Universitas Raharja Dorong Kewirausahaan Lokal lewat Workshop Minuman Cokelat di Tangerang

TANGERANG – Universitas Raharja kembali mengukuhkan komitmennya dalam pengembangan ekonomi lokal melalui Program Pengabdian kepada Masyarakat (PkM) yang didanai oleh Direktorat Penelitian dan Pengabdian kepada Masyarakat, Direktorat Jenderal Riset dan Pengembangan, Kementerian Pendidikan Tinggi, Sains, dan Teknologi, pada tahun pendanaan 2025 sesuai SK Nomor 0070/C3/AL.04/2025. Berlangsung pada Minggu, 21 September 2025, kegiatan yang merupakan bagian dari Hibah BIMA 2025 ini berfokus pada pelatihan kewirausahaan di Karang Taruna Karya Muda, Kabupaten Tangerang. Mengusung tema “Optimalisasi Kewirausahaan Masyarakat melalui Diversifikasi dan Digitalisasi Minuman Cokelat Berbasis Bahan Lokal“, program ini dirancang untuk memberdayakan pelaku usaha mikro agar lebih berdaya saing di pasar modern.

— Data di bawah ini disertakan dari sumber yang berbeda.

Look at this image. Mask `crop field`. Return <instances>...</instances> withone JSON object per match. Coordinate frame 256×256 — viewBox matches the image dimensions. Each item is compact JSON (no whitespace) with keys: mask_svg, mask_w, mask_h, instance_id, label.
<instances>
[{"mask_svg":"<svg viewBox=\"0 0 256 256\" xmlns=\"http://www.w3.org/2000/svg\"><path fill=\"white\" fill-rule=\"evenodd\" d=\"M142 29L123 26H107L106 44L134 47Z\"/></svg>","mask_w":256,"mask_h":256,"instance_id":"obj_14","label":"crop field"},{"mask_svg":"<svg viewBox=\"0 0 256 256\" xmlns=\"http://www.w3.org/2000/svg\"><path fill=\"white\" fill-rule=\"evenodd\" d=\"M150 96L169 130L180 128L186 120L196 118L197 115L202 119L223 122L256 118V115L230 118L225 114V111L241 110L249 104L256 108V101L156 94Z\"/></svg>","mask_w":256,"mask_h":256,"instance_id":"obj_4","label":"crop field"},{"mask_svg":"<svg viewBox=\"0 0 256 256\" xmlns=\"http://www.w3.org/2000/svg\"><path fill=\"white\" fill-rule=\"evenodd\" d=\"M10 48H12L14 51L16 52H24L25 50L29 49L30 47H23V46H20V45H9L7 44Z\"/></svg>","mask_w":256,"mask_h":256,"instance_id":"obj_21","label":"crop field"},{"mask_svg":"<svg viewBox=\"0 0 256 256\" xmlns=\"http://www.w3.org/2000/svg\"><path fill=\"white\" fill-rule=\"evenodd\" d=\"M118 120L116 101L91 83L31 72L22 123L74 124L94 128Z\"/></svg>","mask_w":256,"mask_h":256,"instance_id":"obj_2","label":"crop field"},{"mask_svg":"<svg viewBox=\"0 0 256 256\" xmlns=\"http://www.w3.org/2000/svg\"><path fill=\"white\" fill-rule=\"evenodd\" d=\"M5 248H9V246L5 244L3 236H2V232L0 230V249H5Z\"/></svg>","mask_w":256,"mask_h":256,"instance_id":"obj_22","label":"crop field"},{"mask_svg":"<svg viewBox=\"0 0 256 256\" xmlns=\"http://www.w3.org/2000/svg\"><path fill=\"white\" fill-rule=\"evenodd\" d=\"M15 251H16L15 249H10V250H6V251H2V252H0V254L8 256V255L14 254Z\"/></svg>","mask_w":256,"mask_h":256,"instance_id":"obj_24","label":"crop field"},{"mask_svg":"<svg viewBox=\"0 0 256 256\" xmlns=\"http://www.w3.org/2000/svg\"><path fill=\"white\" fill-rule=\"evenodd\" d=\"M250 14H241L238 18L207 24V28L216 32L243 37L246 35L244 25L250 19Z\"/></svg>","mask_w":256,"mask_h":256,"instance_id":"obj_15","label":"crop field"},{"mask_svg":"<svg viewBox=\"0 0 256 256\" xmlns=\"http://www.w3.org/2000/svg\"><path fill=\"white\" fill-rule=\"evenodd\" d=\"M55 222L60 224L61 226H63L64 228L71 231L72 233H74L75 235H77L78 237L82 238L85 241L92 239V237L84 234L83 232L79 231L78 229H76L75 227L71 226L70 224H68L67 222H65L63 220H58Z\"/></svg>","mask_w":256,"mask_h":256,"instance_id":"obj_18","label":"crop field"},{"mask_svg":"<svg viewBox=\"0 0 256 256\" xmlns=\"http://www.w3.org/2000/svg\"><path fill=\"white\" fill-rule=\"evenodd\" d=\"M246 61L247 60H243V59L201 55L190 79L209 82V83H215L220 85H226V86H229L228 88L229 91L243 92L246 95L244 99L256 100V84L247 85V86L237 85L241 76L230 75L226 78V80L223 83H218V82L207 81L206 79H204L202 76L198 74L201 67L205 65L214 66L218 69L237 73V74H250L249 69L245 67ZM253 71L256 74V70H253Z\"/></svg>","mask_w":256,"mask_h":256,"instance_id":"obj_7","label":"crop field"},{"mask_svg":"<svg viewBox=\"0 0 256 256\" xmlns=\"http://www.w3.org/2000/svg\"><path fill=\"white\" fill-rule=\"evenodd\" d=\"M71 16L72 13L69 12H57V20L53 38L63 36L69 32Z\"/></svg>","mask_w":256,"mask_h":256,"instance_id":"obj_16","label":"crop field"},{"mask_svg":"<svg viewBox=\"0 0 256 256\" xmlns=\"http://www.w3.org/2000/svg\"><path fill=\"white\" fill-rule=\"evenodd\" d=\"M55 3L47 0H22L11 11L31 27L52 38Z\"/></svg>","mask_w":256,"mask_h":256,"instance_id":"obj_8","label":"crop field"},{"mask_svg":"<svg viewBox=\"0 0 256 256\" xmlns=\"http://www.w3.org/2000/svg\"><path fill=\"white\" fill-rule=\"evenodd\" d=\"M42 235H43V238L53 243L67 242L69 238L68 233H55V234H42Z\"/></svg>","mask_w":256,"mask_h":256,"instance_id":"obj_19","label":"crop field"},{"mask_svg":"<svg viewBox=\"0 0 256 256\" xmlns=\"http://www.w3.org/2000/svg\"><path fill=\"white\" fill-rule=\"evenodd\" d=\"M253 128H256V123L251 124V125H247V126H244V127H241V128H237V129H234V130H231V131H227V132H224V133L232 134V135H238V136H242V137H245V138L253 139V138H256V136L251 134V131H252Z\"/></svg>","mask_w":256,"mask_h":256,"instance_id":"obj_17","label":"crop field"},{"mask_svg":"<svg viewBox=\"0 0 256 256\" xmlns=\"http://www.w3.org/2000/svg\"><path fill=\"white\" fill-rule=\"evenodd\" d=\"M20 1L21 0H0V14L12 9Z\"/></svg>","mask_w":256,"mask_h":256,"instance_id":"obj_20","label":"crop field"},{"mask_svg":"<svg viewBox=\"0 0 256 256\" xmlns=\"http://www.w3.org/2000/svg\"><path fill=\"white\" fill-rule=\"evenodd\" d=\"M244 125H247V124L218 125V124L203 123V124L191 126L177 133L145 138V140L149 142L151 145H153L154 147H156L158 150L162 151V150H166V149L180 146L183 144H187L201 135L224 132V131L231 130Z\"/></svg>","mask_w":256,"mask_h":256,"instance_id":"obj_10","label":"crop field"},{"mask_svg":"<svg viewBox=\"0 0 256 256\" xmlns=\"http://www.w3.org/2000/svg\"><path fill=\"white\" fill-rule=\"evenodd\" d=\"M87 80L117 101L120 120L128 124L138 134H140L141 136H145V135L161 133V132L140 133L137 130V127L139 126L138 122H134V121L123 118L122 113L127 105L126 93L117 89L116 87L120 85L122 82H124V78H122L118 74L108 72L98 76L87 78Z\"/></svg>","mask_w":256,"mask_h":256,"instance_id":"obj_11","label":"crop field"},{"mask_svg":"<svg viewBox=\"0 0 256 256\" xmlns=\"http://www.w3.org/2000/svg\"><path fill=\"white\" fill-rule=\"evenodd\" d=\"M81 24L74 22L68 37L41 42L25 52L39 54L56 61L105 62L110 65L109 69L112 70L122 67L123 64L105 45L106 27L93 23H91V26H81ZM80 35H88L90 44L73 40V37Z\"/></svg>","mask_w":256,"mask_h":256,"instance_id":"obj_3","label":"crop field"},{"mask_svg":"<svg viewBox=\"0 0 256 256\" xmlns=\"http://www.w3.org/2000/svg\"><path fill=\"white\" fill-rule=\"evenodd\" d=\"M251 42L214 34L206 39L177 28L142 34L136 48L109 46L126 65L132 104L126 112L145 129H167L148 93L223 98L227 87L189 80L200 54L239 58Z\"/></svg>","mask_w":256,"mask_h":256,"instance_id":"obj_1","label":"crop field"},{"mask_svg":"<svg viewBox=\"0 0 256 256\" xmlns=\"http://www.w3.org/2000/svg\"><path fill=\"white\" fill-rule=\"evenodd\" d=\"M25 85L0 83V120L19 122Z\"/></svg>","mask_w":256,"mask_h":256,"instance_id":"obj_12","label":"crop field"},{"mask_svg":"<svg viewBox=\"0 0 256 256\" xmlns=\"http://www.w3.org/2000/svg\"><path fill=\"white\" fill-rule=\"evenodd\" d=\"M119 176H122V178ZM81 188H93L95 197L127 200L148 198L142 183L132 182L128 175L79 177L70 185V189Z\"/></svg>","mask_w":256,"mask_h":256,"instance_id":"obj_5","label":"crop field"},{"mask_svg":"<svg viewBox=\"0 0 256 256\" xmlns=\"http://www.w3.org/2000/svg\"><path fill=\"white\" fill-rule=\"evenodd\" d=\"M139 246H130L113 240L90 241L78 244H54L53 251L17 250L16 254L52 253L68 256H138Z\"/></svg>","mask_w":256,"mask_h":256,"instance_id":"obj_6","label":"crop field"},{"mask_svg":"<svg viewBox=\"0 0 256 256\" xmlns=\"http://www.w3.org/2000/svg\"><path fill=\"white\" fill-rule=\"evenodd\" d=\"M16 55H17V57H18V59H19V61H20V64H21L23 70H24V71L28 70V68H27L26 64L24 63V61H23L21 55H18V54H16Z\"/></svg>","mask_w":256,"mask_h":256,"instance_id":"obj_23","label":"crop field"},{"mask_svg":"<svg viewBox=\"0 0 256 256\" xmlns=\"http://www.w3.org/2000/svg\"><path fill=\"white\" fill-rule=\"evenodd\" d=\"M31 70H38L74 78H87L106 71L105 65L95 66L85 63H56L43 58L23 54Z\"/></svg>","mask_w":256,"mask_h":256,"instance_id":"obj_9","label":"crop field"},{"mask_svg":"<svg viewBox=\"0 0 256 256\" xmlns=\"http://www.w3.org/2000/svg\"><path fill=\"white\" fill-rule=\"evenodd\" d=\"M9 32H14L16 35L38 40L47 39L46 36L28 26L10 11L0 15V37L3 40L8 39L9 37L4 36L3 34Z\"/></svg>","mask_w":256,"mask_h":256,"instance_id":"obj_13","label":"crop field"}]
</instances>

Meskipun Indonesia dikenal sebagai salah satu produsen kakao terbesar di dunia, potensi besar ini sering kali belum termanfaatkan secara maksimal oleh masyarakat lokal. Melalui program hibah ini, tim pelaksana berupaya menjembatani kesenjangan tersebut dengan memberikan pendampingan praktis.

Acara dimulai pukul 08.30 WIB dengan sesi registrasi dan pembukaan, dilanjutkan dengan sambutan dari Ketua RT setempat, Ketua Karang Taruna, serta Ketua Peneliti, Ibu Mulyati, S.E., M.M., M.Pd. Dalam sambutannya, Ibu Mulyati menyampaikan bahwa program ini merupakan wujud nyata kolaborasi antara pengetahuan akademis dan kebutuhan riil masyarakat, sejalan dengan tujuan Hibah BIMA 2025. “Program ini tidak hanya bertujuan meningkatkan pendapatan, tetapi juga mengangkat citra bahan lokal agar memiliki nilai tambah di mata konsumen nasional dan internasional,” ujarnya.

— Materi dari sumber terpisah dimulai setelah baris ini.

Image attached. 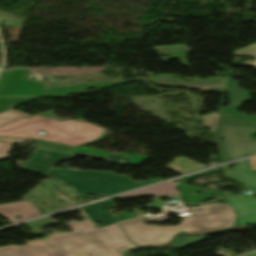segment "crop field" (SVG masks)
I'll return each mask as SVG.
<instances>
[{
	"mask_svg": "<svg viewBox=\"0 0 256 256\" xmlns=\"http://www.w3.org/2000/svg\"><path fill=\"white\" fill-rule=\"evenodd\" d=\"M48 176L62 180L66 186H73L74 191L79 194H104L106 197L159 182L134 183L129 176H116L111 172L93 171L51 169Z\"/></svg>",
	"mask_w": 256,
	"mask_h": 256,
	"instance_id": "dd49c442",
	"label": "crop field"
},
{
	"mask_svg": "<svg viewBox=\"0 0 256 256\" xmlns=\"http://www.w3.org/2000/svg\"><path fill=\"white\" fill-rule=\"evenodd\" d=\"M27 116L30 115L23 114L15 110H7L3 113H0V127L15 120L25 118Z\"/></svg>",
	"mask_w": 256,
	"mask_h": 256,
	"instance_id": "bc2a9ffb",
	"label": "crop field"
},
{
	"mask_svg": "<svg viewBox=\"0 0 256 256\" xmlns=\"http://www.w3.org/2000/svg\"><path fill=\"white\" fill-rule=\"evenodd\" d=\"M249 164L252 169V171H255L256 169V157L249 158Z\"/></svg>",
	"mask_w": 256,
	"mask_h": 256,
	"instance_id": "eef30255",
	"label": "crop field"
},
{
	"mask_svg": "<svg viewBox=\"0 0 256 256\" xmlns=\"http://www.w3.org/2000/svg\"><path fill=\"white\" fill-rule=\"evenodd\" d=\"M71 234L58 232L43 239L60 256H122L124 250L136 247L116 225L96 231L90 221L69 222Z\"/></svg>",
	"mask_w": 256,
	"mask_h": 256,
	"instance_id": "ac0d7876",
	"label": "crop field"
},
{
	"mask_svg": "<svg viewBox=\"0 0 256 256\" xmlns=\"http://www.w3.org/2000/svg\"><path fill=\"white\" fill-rule=\"evenodd\" d=\"M12 145L0 142V159L5 158Z\"/></svg>",
	"mask_w": 256,
	"mask_h": 256,
	"instance_id": "4177f3b9",
	"label": "crop field"
},
{
	"mask_svg": "<svg viewBox=\"0 0 256 256\" xmlns=\"http://www.w3.org/2000/svg\"><path fill=\"white\" fill-rule=\"evenodd\" d=\"M160 55H167L170 58H160L167 63L169 59H178L183 66H189L186 60L187 54L192 52L185 44L153 47Z\"/></svg>",
	"mask_w": 256,
	"mask_h": 256,
	"instance_id": "5142ce71",
	"label": "crop field"
},
{
	"mask_svg": "<svg viewBox=\"0 0 256 256\" xmlns=\"http://www.w3.org/2000/svg\"><path fill=\"white\" fill-rule=\"evenodd\" d=\"M69 157L73 156L36 148L24 169L47 175L56 162Z\"/></svg>",
	"mask_w": 256,
	"mask_h": 256,
	"instance_id": "d8731c3e",
	"label": "crop field"
},
{
	"mask_svg": "<svg viewBox=\"0 0 256 256\" xmlns=\"http://www.w3.org/2000/svg\"><path fill=\"white\" fill-rule=\"evenodd\" d=\"M166 167L181 175H184L202 168H206L184 157H177L174 161H172Z\"/></svg>",
	"mask_w": 256,
	"mask_h": 256,
	"instance_id": "733c2abd",
	"label": "crop field"
},
{
	"mask_svg": "<svg viewBox=\"0 0 256 256\" xmlns=\"http://www.w3.org/2000/svg\"><path fill=\"white\" fill-rule=\"evenodd\" d=\"M219 113L220 112H218V114L212 113V114L200 117V119L204 120L202 122L203 127L210 128V132L211 133H215V129H216Z\"/></svg>",
	"mask_w": 256,
	"mask_h": 256,
	"instance_id": "92a150f3",
	"label": "crop field"
},
{
	"mask_svg": "<svg viewBox=\"0 0 256 256\" xmlns=\"http://www.w3.org/2000/svg\"><path fill=\"white\" fill-rule=\"evenodd\" d=\"M34 99H13V98H0V112L7 110V107L11 105V103H25L30 102Z\"/></svg>",
	"mask_w": 256,
	"mask_h": 256,
	"instance_id": "00972430",
	"label": "crop field"
},
{
	"mask_svg": "<svg viewBox=\"0 0 256 256\" xmlns=\"http://www.w3.org/2000/svg\"><path fill=\"white\" fill-rule=\"evenodd\" d=\"M132 217H137V216H136V215L116 216V218H117L119 221L126 220V219H129V218H132Z\"/></svg>",
	"mask_w": 256,
	"mask_h": 256,
	"instance_id": "ae1a2a85",
	"label": "crop field"
},
{
	"mask_svg": "<svg viewBox=\"0 0 256 256\" xmlns=\"http://www.w3.org/2000/svg\"><path fill=\"white\" fill-rule=\"evenodd\" d=\"M225 91L229 92L231 107H238L245 101L251 100L249 91L239 88L238 82L228 80Z\"/></svg>",
	"mask_w": 256,
	"mask_h": 256,
	"instance_id": "d9b57169",
	"label": "crop field"
},
{
	"mask_svg": "<svg viewBox=\"0 0 256 256\" xmlns=\"http://www.w3.org/2000/svg\"><path fill=\"white\" fill-rule=\"evenodd\" d=\"M0 214L8 218L12 223L42 215L35 206L27 201L0 206ZM15 215H21L22 218L16 219Z\"/></svg>",
	"mask_w": 256,
	"mask_h": 256,
	"instance_id": "28ad6ade",
	"label": "crop field"
},
{
	"mask_svg": "<svg viewBox=\"0 0 256 256\" xmlns=\"http://www.w3.org/2000/svg\"><path fill=\"white\" fill-rule=\"evenodd\" d=\"M36 147L39 148H44V149H49V150H55V151H60V152H65L74 148L63 146V145H58V144H52V143H46L42 141L35 140Z\"/></svg>",
	"mask_w": 256,
	"mask_h": 256,
	"instance_id": "dafd665d",
	"label": "crop field"
},
{
	"mask_svg": "<svg viewBox=\"0 0 256 256\" xmlns=\"http://www.w3.org/2000/svg\"><path fill=\"white\" fill-rule=\"evenodd\" d=\"M69 153H81V152H86V153H90V154H94V155H98V156H103V157H107L109 155H113V154H109L103 151H98V150H94V149H89V148H84V147H80L71 151H68ZM115 156H123V157H129V158H133L130 162H128V164H132V165H137L141 162H143L145 159L148 158V156H144V155H137V154H127V155H121V154H117Z\"/></svg>",
	"mask_w": 256,
	"mask_h": 256,
	"instance_id": "4a817a6b",
	"label": "crop field"
},
{
	"mask_svg": "<svg viewBox=\"0 0 256 256\" xmlns=\"http://www.w3.org/2000/svg\"><path fill=\"white\" fill-rule=\"evenodd\" d=\"M0 140L12 142V143H23L25 140H33V139H21V138H5V137H0Z\"/></svg>",
	"mask_w": 256,
	"mask_h": 256,
	"instance_id": "730fd06b",
	"label": "crop field"
},
{
	"mask_svg": "<svg viewBox=\"0 0 256 256\" xmlns=\"http://www.w3.org/2000/svg\"><path fill=\"white\" fill-rule=\"evenodd\" d=\"M235 55H249V56H254L255 59L252 61H248L245 63L241 64H246V65H251V66H256V43L253 45H250L248 47L238 49L234 51Z\"/></svg>",
	"mask_w": 256,
	"mask_h": 256,
	"instance_id": "214f88e0",
	"label": "crop field"
},
{
	"mask_svg": "<svg viewBox=\"0 0 256 256\" xmlns=\"http://www.w3.org/2000/svg\"><path fill=\"white\" fill-rule=\"evenodd\" d=\"M177 182L180 188L182 198L185 199L189 205L211 199L213 198L212 195L216 193V191L185 184V178L178 180ZM190 191H198L201 193L198 196H196L194 194L189 193Z\"/></svg>",
	"mask_w": 256,
	"mask_h": 256,
	"instance_id": "22f410ed",
	"label": "crop field"
},
{
	"mask_svg": "<svg viewBox=\"0 0 256 256\" xmlns=\"http://www.w3.org/2000/svg\"><path fill=\"white\" fill-rule=\"evenodd\" d=\"M230 178L256 188V174L251 172L248 160L239 162L233 170L228 171ZM238 212V225L256 222V199L248 200L243 195L227 197Z\"/></svg>",
	"mask_w": 256,
	"mask_h": 256,
	"instance_id": "e52e79f7",
	"label": "crop field"
},
{
	"mask_svg": "<svg viewBox=\"0 0 256 256\" xmlns=\"http://www.w3.org/2000/svg\"><path fill=\"white\" fill-rule=\"evenodd\" d=\"M54 111L5 125L0 128V136L38 138L74 147L97 142L107 136L106 130L102 127L79 120H60L52 116ZM40 129L45 130L46 134L39 136Z\"/></svg>",
	"mask_w": 256,
	"mask_h": 256,
	"instance_id": "34b2d1b8",
	"label": "crop field"
},
{
	"mask_svg": "<svg viewBox=\"0 0 256 256\" xmlns=\"http://www.w3.org/2000/svg\"><path fill=\"white\" fill-rule=\"evenodd\" d=\"M235 216L229 204H208L194 208L192 216L185 217L178 226H148L143 224L141 218L120 222L118 225L128 239L138 246L163 245L180 231L202 233L232 228Z\"/></svg>",
	"mask_w": 256,
	"mask_h": 256,
	"instance_id": "8a807250",
	"label": "crop field"
},
{
	"mask_svg": "<svg viewBox=\"0 0 256 256\" xmlns=\"http://www.w3.org/2000/svg\"><path fill=\"white\" fill-rule=\"evenodd\" d=\"M148 78L155 85H159V86L182 87V88H189V89L202 90V91H206L212 87L225 88L226 82H227V78H222V77H214L206 80L194 78L192 83H184L176 79L154 78V77H148Z\"/></svg>",
	"mask_w": 256,
	"mask_h": 256,
	"instance_id": "5a996713",
	"label": "crop field"
},
{
	"mask_svg": "<svg viewBox=\"0 0 256 256\" xmlns=\"http://www.w3.org/2000/svg\"><path fill=\"white\" fill-rule=\"evenodd\" d=\"M28 70L4 71L0 75V97L37 98L65 97L68 93H79L87 87H108L124 81H114L103 77L102 73L69 79L58 83H41L26 79ZM140 79V78H138ZM95 80L93 84L82 83ZM137 80V79H131ZM129 81V80H125ZM74 82L75 85H64Z\"/></svg>",
	"mask_w": 256,
	"mask_h": 256,
	"instance_id": "412701ff",
	"label": "crop field"
},
{
	"mask_svg": "<svg viewBox=\"0 0 256 256\" xmlns=\"http://www.w3.org/2000/svg\"><path fill=\"white\" fill-rule=\"evenodd\" d=\"M216 132L219 139H225L219 143L224 163L256 153V137H253L256 134V116L247 117L235 108H224ZM226 154L230 157L225 158Z\"/></svg>",
	"mask_w": 256,
	"mask_h": 256,
	"instance_id": "f4fd0767",
	"label": "crop field"
},
{
	"mask_svg": "<svg viewBox=\"0 0 256 256\" xmlns=\"http://www.w3.org/2000/svg\"><path fill=\"white\" fill-rule=\"evenodd\" d=\"M161 195H170L177 196V189L174 181L157 185L154 187L146 188L136 192L128 193L125 195L117 196L115 198H124V197H136V196H161Z\"/></svg>",
	"mask_w": 256,
	"mask_h": 256,
	"instance_id": "cbeb9de0",
	"label": "crop field"
},
{
	"mask_svg": "<svg viewBox=\"0 0 256 256\" xmlns=\"http://www.w3.org/2000/svg\"><path fill=\"white\" fill-rule=\"evenodd\" d=\"M28 245L0 248V256H59L43 240L27 241Z\"/></svg>",
	"mask_w": 256,
	"mask_h": 256,
	"instance_id": "3316defc",
	"label": "crop field"
},
{
	"mask_svg": "<svg viewBox=\"0 0 256 256\" xmlns=\"http://www.w3.org/2000/svg\"><path fill=\"white\" fill-rule=\"evenodd\" d=\"M37 223H46V224H56L58 223L57 220H54L50 217L47 218H43V219H39V220H35V221H31V222H27L25 223L30 230L34 233V234H39L42 233V231L38 230L33 224H37Z\"/></svg>",
	"mask_w": 256,
	"mask_h": 256,
	"instance_id": "a9b5d70f",
	"label": "crop field"
},
{
	"mask_svg": "<svg viewBox=\"0 0 256 256\" xmlns=\"http://www.w3.org/2000/svg\"><path fill=\"white\" fill-rule=\"evenodd\" d=\"M114 208L111 199L82 207L86 214L93 220L94 223H100L103 226L117 222L118 220L111 215L107 210Z\"/></svg>",
	"mask_w": 256,
	"mask_h": 256,
	"instance_id": "d1516ede",
	"label": "crop field"
}]
</instances>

Tim peneliti yang beranggotakan Desy Apriani, S.Kom., M.T.I. dan Selamat Zebua, S.E., M.M., bersama mahasiswa Anandha Fitriani dan Sondang Visiana S., memimpin jalannya workshop. Sesi praktik dipandu oleh Anandha Fitriani, yang melatih peserta untuk mendiversifikasi produk minuman cokelat. Materi yang disampaikan tidak hanya mencakup resep dasar, tetapi juga cara mengkreasikan berbagai varian rasa inovatif, mulai dari cita rasa tradisional hingga kombinasi modern yang sesuai selera pasar.

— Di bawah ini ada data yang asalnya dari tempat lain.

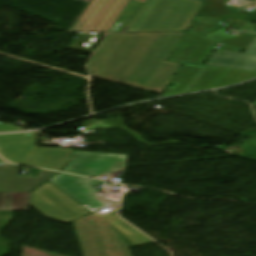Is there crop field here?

Tak hanya itu, aspek digitalisasi menjadi fokus utama lainnya. Peserta dibekali dengan pelatihan mendalam tentang pemasaran online, digital branding yang efektif, hingga pemanfaatan platform e-commerce untuk memperluas jangkauan pasar. Langkah ini diharapkan mampu membantu pelaku UMKM lokal menjangkau konsumen lebih luas, tidak hanya di tingkat lokal, tetapi juga nasional bahkan internasional.
Peserta menyambut positif kegiatan ini, merasa mendapatkan ilmu dan pendampingan yang sangat bermanfaat. Melalui program Hibah BIMA 2025 ini, diharapkan akan tercipta ekosistem kewirausahaan yang mandiri, inovatif, serta berkelanjutan. Minuman cokelat berbasis bahan lokal kini tidak lagi sekadar produk, melainkan simbol kebangkitan ekonomi masyarakat yang didorong oleh sinergi antara pengetahuan akademik dan kearifan lokal.